Par Emmanuelle Cart-Tanneur

 

            Préfacer un recueil est loin d’être une mince affaire.

            Préfacer celui-ci s’apparente au défi, tant il me semble criminel (et le mot se plaît dans l’ouvrage) de retenir le lecteur par la manche alors que tout, évidemment, l’attire dans les pages qui vont suivre.

            Il faut pourtant qu’on l’avertisse. Car il doit s’attendre au pire – à raison, mais aussi à tort.

            Misogyne (il aura été séduit par le premier mot du titre), il sortira ravi de sa lecture : la femme, ici, est décidément bien le diable en jupons qu’il a toujours décrite.

            Gynophile (c’est le second mot qui lui aura fait de l’œil), il sera outré : quelles sont ces femmes que décrit l’auteur, ces diablesses, ces criminelles ? Pas de vraies femmes, assurément !

            L’un comme l’autre auront tout faux : les héroïnes de ces histoires ont beau être des psychopathes, des ensorceleuses, des manipulatrices ou des succubes, elles n’en sont pas moins touchantes dans leur atavique faiblesse ; c’est même ce qui force encore l’admiration lorsqu’on les rencontre, combatives, tenaces, volontaires, en lutte permanente avec le Diable qui règne ici-bas et qui, qu’on ne s’y trompe pas, est bel et bien l’Homme.
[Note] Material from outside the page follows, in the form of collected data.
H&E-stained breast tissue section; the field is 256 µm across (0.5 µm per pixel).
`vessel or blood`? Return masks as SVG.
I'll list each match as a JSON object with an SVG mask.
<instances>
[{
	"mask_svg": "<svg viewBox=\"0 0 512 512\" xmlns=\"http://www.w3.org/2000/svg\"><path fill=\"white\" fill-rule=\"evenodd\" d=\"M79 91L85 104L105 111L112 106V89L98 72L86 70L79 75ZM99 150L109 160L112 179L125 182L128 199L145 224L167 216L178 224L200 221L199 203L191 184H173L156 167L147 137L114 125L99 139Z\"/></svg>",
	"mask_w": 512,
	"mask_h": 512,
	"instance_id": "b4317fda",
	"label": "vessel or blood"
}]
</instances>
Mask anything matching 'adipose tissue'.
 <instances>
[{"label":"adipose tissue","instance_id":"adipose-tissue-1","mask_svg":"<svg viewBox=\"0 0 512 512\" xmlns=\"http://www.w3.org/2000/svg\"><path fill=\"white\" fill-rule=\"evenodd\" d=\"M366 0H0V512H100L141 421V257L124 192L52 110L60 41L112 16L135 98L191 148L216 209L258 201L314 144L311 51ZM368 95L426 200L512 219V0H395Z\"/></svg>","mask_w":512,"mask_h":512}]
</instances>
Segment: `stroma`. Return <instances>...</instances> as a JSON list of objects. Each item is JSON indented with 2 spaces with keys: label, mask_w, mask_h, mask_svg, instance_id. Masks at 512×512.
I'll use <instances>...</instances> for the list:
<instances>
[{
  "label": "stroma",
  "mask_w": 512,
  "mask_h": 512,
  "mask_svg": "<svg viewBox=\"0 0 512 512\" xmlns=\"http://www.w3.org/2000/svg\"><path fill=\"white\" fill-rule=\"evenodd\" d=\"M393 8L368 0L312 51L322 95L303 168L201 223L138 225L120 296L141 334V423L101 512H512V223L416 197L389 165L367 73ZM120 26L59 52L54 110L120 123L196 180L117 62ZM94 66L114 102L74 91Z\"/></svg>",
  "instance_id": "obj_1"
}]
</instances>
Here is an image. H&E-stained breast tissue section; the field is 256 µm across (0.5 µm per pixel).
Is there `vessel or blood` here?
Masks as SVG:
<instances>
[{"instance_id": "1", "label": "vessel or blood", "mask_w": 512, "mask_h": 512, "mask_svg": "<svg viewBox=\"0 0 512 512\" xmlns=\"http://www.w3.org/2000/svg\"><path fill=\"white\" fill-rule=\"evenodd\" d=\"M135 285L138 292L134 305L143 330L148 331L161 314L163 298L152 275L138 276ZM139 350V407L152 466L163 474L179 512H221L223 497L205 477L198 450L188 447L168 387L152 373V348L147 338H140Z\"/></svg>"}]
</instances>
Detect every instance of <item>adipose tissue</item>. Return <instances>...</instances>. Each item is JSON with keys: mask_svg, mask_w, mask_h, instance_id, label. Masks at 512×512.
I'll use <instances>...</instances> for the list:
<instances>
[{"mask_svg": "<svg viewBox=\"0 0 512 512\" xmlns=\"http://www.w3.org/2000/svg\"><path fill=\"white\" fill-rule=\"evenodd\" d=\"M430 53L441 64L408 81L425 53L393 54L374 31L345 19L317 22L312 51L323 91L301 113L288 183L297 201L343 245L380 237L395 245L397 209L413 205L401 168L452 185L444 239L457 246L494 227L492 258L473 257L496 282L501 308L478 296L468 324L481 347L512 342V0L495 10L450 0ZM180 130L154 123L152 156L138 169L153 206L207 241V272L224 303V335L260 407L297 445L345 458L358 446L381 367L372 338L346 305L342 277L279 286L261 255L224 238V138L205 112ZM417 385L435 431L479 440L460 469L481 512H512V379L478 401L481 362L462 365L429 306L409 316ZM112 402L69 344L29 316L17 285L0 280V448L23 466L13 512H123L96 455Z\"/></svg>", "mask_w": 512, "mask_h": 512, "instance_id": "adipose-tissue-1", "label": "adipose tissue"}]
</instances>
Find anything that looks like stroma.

Cet Homme qui a beau jeu de jouer les faibles, les falots, les impuissants, les pris au piège de ces démones, car n’est-il pas à l’origine de leur inévitable métamorphose ?

            On pourrait disserter sans fin sur le message psychanalytique véhiculé par ces nouvelles ; mieux vaudra se pencher, et rester admiratif, sur la forme que l’auteur a su leur donner.
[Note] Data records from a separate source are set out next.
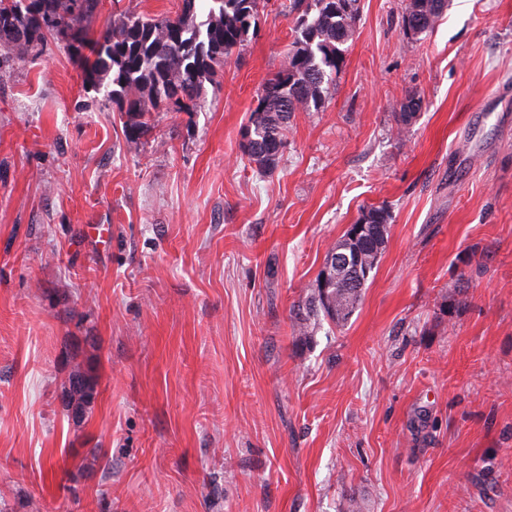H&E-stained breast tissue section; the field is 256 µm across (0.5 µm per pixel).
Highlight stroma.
Here are the masks:
<instances>
[{"mask_svg": "<svg viewBox=\"0 0 512 512\" xmlns=\"http://www.w3.org/2000/svg\"><path fill=\"white\" fill-rule=\"evenodd\" d=\"M292 29L261 13L137 152L64 43L0 57V512H512V0H449L419 35L361 0L263 172L240 145ZM372 206L359 306L297 344ZM388 214L384 208L371 207L362 211L360 222L367 224V240L365 243L353 241L348 237V232L354 237H359L364 232V224H350L348 232L339 239L328 252L329 256L336 254H348L356 260L352 264L359 267L354 269L356 277L352 276L350 268L336 270V266L343 263L340 257H330L324 264L320 275L321 288H313L310 296L304 304L297 305L293 309V329L299 340L306 341L310 336L309 328L315 325L316 317L323 313L336 324H343L357 308L362 290L368 279L369 273L376 267L388 236ZM359 222V223H360ZM336 273V281L333 288H329ZM322 288H328L323 291ZM95 383L91 376L79 369L73 371L68 378V387H64L66 404L75 414H80L90 403L94 394Z\"/></svg>", "mask_w": 512, "mask_h": 512, "instance_id": "35a3bbf8", "label": "stroma"}]
</instances>
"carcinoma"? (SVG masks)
Returning <instances> with one entry per match:
<instances>
[{"label": "carcinoma", "mask_w": 512, "mask_h": 512, "mask_svg": "<svg viewBox=\"0 0 512 512\" xmlns=\"http://www.w3.org/2000/svg\"><path fill=\"white\" fill-rule=\"evenodd\" d=\"M101 0H0V27L14 25L16 34L0 32V54L20 61L40 54L47 37L65 43L82 71L88 89L110 87L112 111L125 117L126 144L137 149L148 132L146 115L160 107L194 112L207 84L223 76L224 64L249 41V19H257L265 0H179L173 15L148 16L116 9L102 28L91 19ZM289 0L295 14L294 38L284 67L270 79L250 113V138L243 153L258 167L275 166L288 125L299 111L321 106L324 83L344 64V45L352 39L359 0ZM448 9V0H404L413 12L416 30L434 27ZM367 225L364 243L343 236L330 254H348L358 272L336 271L333 287L314 288L293 309V329L301 340L319 314L337 324L357 308L369 273L376 267L388 236V214L381 207L362 211ZM95 383L80 370L68 378L67 406L80 414L90 403Z\"/></svg>", "instance_id": "cac0c4a2"}]
</instances>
            Et quelle forme !

            Ce n’est pas un hasard si les prix littéraires et les publications en fanzine ont plu, telle une averse de météorites, sur ce travail d’orfèvre que le lecteur s’apprête à découvrir.

            L’auteur manie la plume comme l’artiste son pinceau le plus fin ; la langue, il la connaît et la maîtrise parfaitement, au point de s’autoriser (à raison!) quelques néologismes si bien venus qu’on ne douterait pas de leur existence ; de glisser, ici ou là et l’air de rien, quelques alexandrins qui renforcent le courant qui vous entraînait déjà ; de se glisser dans une époque en adaptant sa langue, du Moyen-Âge à nos jours, avec une facilité déconcertante et surtout, imperceptible –  à l’instar d’un polyglotte de naissance, capable de nous faire croire qu’il a vécu en ces temps, en ces lieux.
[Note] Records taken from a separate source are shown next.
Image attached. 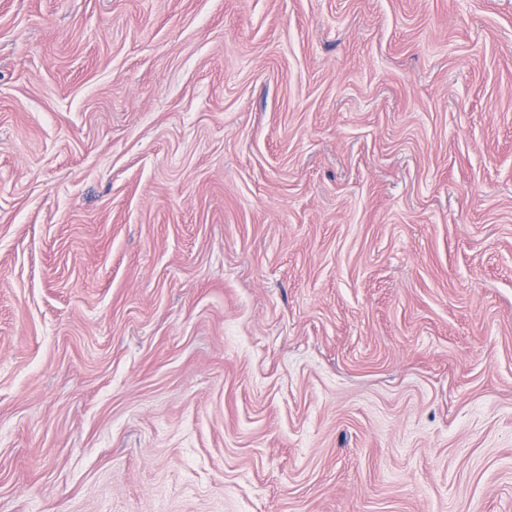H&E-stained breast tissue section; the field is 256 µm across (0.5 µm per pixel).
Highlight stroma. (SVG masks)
<instances>
[{
    "label": "stroma",
    "mask_w": 512,
    "mask_h": 512,
    "mask_svg": "<svg viewBox=\"0 0 512 512\" xmlns=\"http://www.w3.org/2000/svg\"><path fill=\"white\" fill-rule=\"evenodd\" d=\"M0 512H512V0H0Z\"/></svg>",
    "instance_id": "obj_1"
}]
</instances>
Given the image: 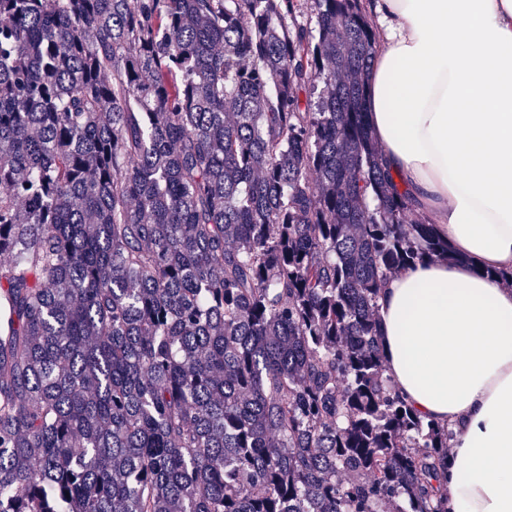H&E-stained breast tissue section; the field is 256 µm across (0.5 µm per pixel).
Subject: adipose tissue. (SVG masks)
<instances>
[{
    "instance_id": "1",
    "label": "adipose tissue",
    "mask_w": 512,
    "mask_h": 512,
    "mask_svg": "<svg viewBox=\"0 0 512 512\" xmlns=\"http://www.w3.org/2000/svg\"><path fill=\"white\" fill-rule=\"evenodd\" d=\"M367 122L453 260L383 281L387 374L452 431L448 512H512V0H372Z\"/></svg>"
}]
</instances>
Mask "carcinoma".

            Sivaine, Idoine, Avanie, les prénoms de ses héroïnes pourraient rappeler ceux d’une auteure à chapeau, mais nul doute qu’on préférera reconnaître, ici ou là, l’influence et l’univers d’Oscar Wilde, de Stephen King ou d’Edgar Poe. Rien d’étonnant, au demeurant, de la part d’un auteur biberonné depuis l’enfance à l’encre de Lovecraft ou de Bradbury…

            Ces personnages, infemmes et sangsuelles, cet auteur les aime, plus que de raison. Sac à main, miroir, fourrure, tout dans leur univers lui est inspiration. Star ou mendiante, executive woman ou écolière, il les met en scène avec le talent d’un Hitchcock et les emmène, sous nos yeux ravis (d’effroi, parfois), là où il l’a décidé – à savoir, bien souvent, au beau milieu de la vie d’un  homme, pauvre victime apparente mais qui l’a, en réalité, souvent bien cherché.

            Je ne saurais retarder davantage le plaisir qui attend le bienheureux possesseur de cet ouvrage. Qu’il se délecte, à petites gorgées, ou à grandes goulées, de ce nectar doux-amer, et qu’il en laisse revenir la saveur à ses lèvres à son simple souvenir. Car il n’oubliera pas de sitôt toutes ces femmes et leurs histoires, ni cet auteur si talentueux.

            Cet auteur qui, s’il s’en défend parfois, est bien un amoureux des femmes : il ne me paraîtrait pas possible, si ce n’était pas le cas, d’en parler mal… si bien.